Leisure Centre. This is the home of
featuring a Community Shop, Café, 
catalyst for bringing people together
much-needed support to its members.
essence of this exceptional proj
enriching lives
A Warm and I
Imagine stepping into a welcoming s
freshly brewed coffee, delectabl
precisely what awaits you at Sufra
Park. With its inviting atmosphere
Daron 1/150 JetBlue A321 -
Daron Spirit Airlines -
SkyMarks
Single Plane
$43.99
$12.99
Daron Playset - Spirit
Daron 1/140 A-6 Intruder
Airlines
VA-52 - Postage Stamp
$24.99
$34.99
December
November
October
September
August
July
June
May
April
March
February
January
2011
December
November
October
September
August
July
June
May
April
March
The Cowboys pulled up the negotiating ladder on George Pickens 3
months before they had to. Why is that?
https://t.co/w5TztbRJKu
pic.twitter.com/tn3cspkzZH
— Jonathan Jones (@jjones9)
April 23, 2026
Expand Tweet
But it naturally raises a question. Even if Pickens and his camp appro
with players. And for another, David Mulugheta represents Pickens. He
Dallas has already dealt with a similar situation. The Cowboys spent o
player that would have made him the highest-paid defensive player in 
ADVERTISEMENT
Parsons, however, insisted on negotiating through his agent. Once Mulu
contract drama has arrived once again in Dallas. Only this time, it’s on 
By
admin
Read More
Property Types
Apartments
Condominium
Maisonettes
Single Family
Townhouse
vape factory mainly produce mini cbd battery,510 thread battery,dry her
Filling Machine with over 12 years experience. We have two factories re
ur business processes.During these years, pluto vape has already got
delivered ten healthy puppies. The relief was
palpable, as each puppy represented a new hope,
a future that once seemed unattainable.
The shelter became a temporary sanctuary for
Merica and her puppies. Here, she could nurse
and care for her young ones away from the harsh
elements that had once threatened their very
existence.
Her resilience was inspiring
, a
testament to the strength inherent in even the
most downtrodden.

* **WHAT THIS TASK INVOLVES**
Reproduce the data, changing every occurrence of "Pickens" to "Lamb" and leaving everything else unaltered.

* **EXERCISE ANSWER**
Leisure Centre. This is the home of
featuring a Community Shop, Café, 
catalyst for bringing people together
much-needed support to its members.
essence of this exceptional proj
enriching lives
A Warm and I
Imagine stepping into a welcoming s
freshly brewed coffee, delectabl
precisely what awaits you at Sufra
Park. With its inviting atmosphere
Daron 1/150 JetBlue A321 -
Daron Spirit Airlines -
SkyMarks
Single Plane
$43.99
$12.99
Daron Playset - Spirit
Daron 1/140 A-6 Intruder
Airlines
VA-52 - Postage Stamp
$24.99
$34.99
December
November
October
September
August
July
June
May
April
March
February
January
2011
December
November
October
September
August
July
June
May
April
March
The Cowboys pulled up the negotiating ladder on George Lamb 3
months before they had to. Why is that?
https://t.co/w5TztbRJKu
pic.twitter.com/tn3cspkzZH
— Jonathan Jones (@jjones9)
April 23, 2026
Expand Tweet
But it naturally raises a question. Even if Lamb and his camp appro
with players. And for another, David Mulugheta represents Lamb. He
Dallas has already dealt with a similar situation. The Cowboys spent o
player that would have made him the highest-paid defensive player in 
ADVERTISEMENT
Parsons, however, insisted on negotiating through his agent. Once Mulu
contract drama has arrived once again in Dallas. Only this time, it’s on 
By
admin
Read More
Property Types
Apartments
Condominium
Maisonettes
Single Family
Townhouse
vape factory mainly produce mini cbd battery,510 thread battery,dry her
Filling Machine with over 12 years experience. We have two factories re
ur business processes.During these years, pluto vape has already got
delivered ten healthy puppies. The relief was
palpable, as each puppy represented a new hope,
a future that once seemed unattainable.
The shelter became a temporary sanctuary for
Merica and her puppies. Here, she could nurse
and care for her young ones away from the harsh
elements that had once threatened their very
existence.
Her resilience was inspiring
, a
testament to the strength inherent in even the
most downtrodden.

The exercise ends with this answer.